In Band today the potential drum majors conducted two songs each. One was quiet but on beat, one totally bombed it, one was on time but was making really weird faces at the trumpets, and one I didn't like as a person. So yeah, tough decision, I know. And then I went home and watched Parks for like three hours, procrastinated, practiced and kind of turned into a nervous wreck, and now I'm writing this. It's like a cycle. Because I'm rehearsing with this huge-as.s band on Sunday for a concert in two weeks, and there's a song that I feel like I'm getting lost in, and I can't tell if this guy likes me or if he's just flirty, and I know that without a miracle burst of productivity that I won't finish my novel's rough draft by the end of this month. 

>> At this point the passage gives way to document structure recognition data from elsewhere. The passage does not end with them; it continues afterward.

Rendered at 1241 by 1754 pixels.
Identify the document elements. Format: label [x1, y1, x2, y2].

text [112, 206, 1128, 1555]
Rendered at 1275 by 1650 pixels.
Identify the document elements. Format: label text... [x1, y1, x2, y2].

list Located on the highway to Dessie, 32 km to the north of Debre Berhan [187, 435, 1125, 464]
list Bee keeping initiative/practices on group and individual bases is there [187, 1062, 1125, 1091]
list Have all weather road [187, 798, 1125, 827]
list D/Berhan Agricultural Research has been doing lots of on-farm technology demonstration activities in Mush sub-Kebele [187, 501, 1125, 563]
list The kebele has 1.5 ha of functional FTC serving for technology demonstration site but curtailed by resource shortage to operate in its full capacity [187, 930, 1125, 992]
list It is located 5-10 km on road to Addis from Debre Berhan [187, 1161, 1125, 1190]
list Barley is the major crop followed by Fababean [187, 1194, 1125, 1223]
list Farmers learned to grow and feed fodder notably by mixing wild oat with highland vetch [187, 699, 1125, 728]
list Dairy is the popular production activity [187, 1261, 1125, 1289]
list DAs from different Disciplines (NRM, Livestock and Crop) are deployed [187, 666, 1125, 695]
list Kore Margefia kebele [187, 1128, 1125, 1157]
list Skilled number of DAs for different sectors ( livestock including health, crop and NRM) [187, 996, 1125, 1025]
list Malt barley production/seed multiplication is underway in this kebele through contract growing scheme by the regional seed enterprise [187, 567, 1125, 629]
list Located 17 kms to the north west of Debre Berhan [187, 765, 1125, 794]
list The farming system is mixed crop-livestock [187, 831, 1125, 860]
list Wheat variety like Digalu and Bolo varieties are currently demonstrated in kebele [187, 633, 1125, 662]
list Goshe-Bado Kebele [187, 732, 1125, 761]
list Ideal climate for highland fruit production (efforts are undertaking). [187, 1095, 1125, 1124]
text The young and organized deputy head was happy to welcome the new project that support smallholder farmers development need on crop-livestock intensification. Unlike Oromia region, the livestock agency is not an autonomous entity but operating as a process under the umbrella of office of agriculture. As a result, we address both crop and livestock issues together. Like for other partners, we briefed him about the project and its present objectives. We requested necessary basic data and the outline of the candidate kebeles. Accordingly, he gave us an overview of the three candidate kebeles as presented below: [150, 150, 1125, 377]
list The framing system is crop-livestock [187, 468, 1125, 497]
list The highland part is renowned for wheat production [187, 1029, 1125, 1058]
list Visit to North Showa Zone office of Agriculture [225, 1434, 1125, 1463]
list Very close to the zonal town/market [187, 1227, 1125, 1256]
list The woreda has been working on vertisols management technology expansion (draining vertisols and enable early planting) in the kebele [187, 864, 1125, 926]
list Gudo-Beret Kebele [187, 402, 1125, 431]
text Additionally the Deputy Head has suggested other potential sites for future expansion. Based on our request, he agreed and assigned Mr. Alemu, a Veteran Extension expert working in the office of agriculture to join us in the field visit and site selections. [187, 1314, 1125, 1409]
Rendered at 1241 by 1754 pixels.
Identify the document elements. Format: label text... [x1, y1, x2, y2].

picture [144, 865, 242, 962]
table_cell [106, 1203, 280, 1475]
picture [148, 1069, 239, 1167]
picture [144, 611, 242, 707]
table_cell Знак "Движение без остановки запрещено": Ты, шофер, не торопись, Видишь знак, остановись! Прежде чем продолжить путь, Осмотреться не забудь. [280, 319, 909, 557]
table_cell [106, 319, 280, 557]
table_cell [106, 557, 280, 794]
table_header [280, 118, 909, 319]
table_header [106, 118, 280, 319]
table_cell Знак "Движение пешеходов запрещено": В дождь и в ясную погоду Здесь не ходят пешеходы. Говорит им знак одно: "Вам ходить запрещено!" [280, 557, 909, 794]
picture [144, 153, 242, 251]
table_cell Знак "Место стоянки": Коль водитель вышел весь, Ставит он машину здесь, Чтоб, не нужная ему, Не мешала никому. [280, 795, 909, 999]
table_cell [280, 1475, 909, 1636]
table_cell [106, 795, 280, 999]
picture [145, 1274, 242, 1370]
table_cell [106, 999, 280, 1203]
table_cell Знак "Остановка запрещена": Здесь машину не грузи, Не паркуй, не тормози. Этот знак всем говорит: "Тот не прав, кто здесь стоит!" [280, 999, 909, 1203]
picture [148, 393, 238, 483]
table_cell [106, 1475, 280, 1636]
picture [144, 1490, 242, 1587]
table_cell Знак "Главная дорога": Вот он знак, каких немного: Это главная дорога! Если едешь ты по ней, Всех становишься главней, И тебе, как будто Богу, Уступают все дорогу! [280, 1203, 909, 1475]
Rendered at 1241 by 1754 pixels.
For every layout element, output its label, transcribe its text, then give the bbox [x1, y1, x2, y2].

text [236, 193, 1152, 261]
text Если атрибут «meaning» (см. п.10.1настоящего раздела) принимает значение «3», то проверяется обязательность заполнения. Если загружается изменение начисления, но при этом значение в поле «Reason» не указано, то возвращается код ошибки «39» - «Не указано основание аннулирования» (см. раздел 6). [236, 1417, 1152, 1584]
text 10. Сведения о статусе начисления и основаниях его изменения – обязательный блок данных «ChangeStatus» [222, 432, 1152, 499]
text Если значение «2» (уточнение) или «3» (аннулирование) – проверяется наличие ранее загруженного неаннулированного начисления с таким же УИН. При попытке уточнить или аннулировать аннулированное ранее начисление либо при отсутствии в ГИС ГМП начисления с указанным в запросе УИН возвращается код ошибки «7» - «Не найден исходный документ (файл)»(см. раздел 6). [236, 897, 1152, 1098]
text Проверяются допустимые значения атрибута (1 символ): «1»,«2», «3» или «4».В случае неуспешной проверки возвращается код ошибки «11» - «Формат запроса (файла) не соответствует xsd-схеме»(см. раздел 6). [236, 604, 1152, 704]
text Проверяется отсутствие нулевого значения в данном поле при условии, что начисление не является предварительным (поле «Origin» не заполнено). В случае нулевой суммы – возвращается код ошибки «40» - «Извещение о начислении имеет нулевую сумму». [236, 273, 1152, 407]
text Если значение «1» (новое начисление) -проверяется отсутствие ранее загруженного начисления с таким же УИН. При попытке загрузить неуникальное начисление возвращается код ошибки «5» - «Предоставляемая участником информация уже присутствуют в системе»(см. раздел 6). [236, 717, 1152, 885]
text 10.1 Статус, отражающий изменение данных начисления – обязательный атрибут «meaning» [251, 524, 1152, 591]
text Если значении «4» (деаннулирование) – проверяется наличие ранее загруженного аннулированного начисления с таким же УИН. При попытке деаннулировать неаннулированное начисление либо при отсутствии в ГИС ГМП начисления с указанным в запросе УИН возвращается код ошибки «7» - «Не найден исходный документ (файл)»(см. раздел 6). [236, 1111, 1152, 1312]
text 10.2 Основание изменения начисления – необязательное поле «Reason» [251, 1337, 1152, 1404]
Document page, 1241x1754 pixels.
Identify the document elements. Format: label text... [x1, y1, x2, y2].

Sometimes I feel like my life is a melodramatic train wreck and I'm carrying everyone who has some misplaced trust in me off the rails. You can quote me on that. Yet somehow, I manage to steer back on path at the last second. I lose momentum, though. Lost ideas. Faded stories, wasted opportunity. It's never as exciting. 

Listen, I'm sorry if this is all just vaguely poetic rambling to you. Maybe that's what it is. But to me, it's writing, it's the shape I take in words, it's some exaggerated encapsulation of how my day went. When I talked about school keeping me grounded, I didn't mention it's these letters, too.